Insurance firm chair to leave after 47 years
ROBERT Hiscox is an art collector, father of five sons and the businessman who turned a small Lloyd’s of London underwriter into a FTSE 250 company.
But after 47 years at the firm that bears his name, he says he will step down as chairman in a year’s time.
He told City A.M. that he feels like “a schoolboy about to leave school” as he faces the prospect of a life without diary constraints where “I can actually go to Paris, have lunch with my wife and travel”.
The business is vastly different to the solitary syndicate that the Cambridge graduate took over when his father died in 1970.

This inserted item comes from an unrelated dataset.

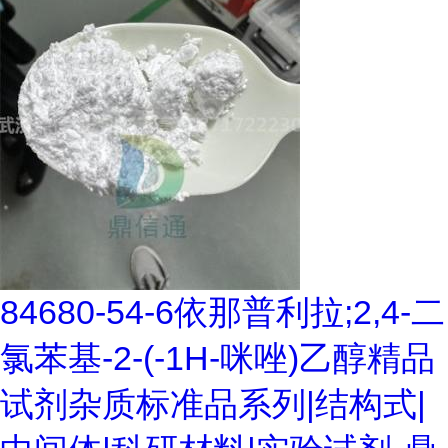
84680-54-6依那普利拉;2,4-二
氯苯基-2-(-1H-咪唑)乙醇精品
试剂杂质标准品系列|结构式|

“Lloyd’s was rampantly amateur and it was uncomfortable that your competitors were so foolish. I enjoyed it immensely because there were a lot of stupid people and I could make a lot of money.
“But I had unlimited liability and soon realised that I would go down with the rest of them – it’s fun having foolish competitors but it’s no fun if you have to bail them out.”
As deputy chairman of Lloyd’s in the early 1990s he helped modernise the market and improve the level of regulation: “I do not believe in completely free markets. Human beings are incompetent and corrupt when left on their own for too long. Regulation is necessary, as long as its sensible.”
Hiscox will assist his successor when requested, continue to be involved with the firm’s charity work and will maintain its famous corporate art collection – he’s a “big fan of Freud and Picasso”.
“Now I’ll be able to go to more exhibitions and spend more time at my house near Marlborough. I’ve been a slave to this business for 47 years and I look forward to only being here when they need me.”